To mark this year’s edition of International Mountain Day, FAO has published a study highlighting the stories and voices of mountain women, with a focus on rural areas and mountain tourism. The publication was produced together with the Mountain Partnership Secretariat and the Feminist Hiking Collective, a member of the Mountain Partnership and the Mountain Women of the World network.
Entitled Mountain women of the world: Challenges, resilience and collective power, the study is based on in-depth interviews with 313 local mountain women in eight countries – Argentina, Bolivia, Chile, Italy, Kenya, Kyrgyzstan, Nepal and Tanzania.
The interviewees were engaged in a range of activities, such as farming and handicrafts, as well as working in the tourism industry as guides, porters, cooks or guesthouse managers.
The study found that women’s work is socially, politically and economically invisible in most countries. Achieving recognition for the value of their work – whether paid and unpaid – remains a challenge for many mountain women. Working women in many mountain regions also have limited access to basic health services and education.

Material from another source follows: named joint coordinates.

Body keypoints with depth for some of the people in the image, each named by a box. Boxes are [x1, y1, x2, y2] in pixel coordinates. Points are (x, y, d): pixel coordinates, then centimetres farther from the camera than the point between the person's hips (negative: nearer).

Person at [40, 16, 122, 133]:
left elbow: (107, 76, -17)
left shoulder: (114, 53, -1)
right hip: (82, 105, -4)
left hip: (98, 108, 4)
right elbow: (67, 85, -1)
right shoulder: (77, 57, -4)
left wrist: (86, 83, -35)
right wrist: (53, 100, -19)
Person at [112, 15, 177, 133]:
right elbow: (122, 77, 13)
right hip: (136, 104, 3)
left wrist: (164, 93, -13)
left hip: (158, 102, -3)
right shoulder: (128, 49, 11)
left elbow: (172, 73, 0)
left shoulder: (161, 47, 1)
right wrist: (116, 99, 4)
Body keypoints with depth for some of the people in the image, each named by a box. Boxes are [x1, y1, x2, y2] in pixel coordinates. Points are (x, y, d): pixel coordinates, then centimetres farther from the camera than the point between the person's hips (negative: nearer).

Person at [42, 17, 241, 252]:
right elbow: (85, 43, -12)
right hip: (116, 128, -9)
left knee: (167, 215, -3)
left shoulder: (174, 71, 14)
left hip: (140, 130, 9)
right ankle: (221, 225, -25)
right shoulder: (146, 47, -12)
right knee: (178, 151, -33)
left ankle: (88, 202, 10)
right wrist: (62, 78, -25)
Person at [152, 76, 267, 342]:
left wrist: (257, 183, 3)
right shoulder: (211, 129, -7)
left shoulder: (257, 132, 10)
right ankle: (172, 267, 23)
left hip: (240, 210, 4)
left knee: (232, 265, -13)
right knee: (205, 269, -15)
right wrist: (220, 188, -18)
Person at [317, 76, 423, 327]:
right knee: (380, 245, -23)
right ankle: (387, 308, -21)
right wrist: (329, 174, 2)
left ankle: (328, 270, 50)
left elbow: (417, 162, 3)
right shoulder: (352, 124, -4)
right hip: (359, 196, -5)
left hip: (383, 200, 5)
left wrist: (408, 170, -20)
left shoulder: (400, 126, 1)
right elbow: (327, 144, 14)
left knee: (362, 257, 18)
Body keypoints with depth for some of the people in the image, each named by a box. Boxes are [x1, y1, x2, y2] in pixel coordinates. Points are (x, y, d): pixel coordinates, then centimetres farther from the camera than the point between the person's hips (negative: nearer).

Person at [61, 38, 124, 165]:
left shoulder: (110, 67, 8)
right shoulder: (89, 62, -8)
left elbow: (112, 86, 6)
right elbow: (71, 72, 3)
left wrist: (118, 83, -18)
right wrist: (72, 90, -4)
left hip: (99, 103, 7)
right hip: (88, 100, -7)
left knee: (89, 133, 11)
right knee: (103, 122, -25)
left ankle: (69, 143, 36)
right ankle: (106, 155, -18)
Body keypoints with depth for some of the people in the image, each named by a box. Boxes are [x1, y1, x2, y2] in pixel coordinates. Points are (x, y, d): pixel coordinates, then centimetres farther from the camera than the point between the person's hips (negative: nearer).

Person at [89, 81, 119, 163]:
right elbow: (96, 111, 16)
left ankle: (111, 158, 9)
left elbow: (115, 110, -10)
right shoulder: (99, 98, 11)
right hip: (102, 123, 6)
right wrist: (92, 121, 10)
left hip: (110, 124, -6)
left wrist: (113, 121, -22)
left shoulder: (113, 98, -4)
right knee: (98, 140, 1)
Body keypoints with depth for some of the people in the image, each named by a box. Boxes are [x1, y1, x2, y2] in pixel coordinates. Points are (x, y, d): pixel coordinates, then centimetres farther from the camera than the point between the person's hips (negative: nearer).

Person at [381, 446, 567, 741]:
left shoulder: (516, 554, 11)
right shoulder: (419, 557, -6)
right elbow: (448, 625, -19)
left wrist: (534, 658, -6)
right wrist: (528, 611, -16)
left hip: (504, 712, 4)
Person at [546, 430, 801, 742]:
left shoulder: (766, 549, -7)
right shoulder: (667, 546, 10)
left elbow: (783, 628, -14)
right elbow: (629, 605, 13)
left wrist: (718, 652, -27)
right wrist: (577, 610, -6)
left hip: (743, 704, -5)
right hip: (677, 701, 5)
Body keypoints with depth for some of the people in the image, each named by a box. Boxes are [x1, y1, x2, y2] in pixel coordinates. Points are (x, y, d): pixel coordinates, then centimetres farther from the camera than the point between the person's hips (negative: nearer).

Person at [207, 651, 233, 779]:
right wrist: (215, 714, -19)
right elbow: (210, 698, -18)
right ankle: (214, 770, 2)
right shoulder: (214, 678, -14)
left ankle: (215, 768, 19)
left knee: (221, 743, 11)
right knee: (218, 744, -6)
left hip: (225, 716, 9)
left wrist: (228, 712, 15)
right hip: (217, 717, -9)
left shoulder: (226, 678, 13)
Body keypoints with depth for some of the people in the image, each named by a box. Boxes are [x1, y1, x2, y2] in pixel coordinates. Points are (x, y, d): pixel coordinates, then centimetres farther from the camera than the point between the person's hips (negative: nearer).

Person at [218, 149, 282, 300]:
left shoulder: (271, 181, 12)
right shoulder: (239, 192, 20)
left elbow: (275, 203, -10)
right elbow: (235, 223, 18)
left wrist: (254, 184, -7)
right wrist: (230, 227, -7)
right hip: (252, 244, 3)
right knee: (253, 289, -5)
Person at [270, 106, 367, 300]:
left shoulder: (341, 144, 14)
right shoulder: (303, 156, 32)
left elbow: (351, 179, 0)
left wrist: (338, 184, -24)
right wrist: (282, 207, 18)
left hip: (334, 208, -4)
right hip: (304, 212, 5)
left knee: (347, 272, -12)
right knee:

Improving their lives requires funding and a series of policies, including granting women the right to resources and services under equal conditions as men and facilitating their access to local, national and international markets through training and priority access to loans and other financial services.
The study also offers reasons for optimism. Technologies such as the internet are allowing women to organize themselves into so-called “networks of solidarity,” and this trend was accelerated during COVID-19, with 61 percent of respondents telling researchers they had connected with other women during the pandemic.
As one mountain woman in the study is quoted as saying, “In times of challenges, people get closer, and life in the mountains is full of challenges.”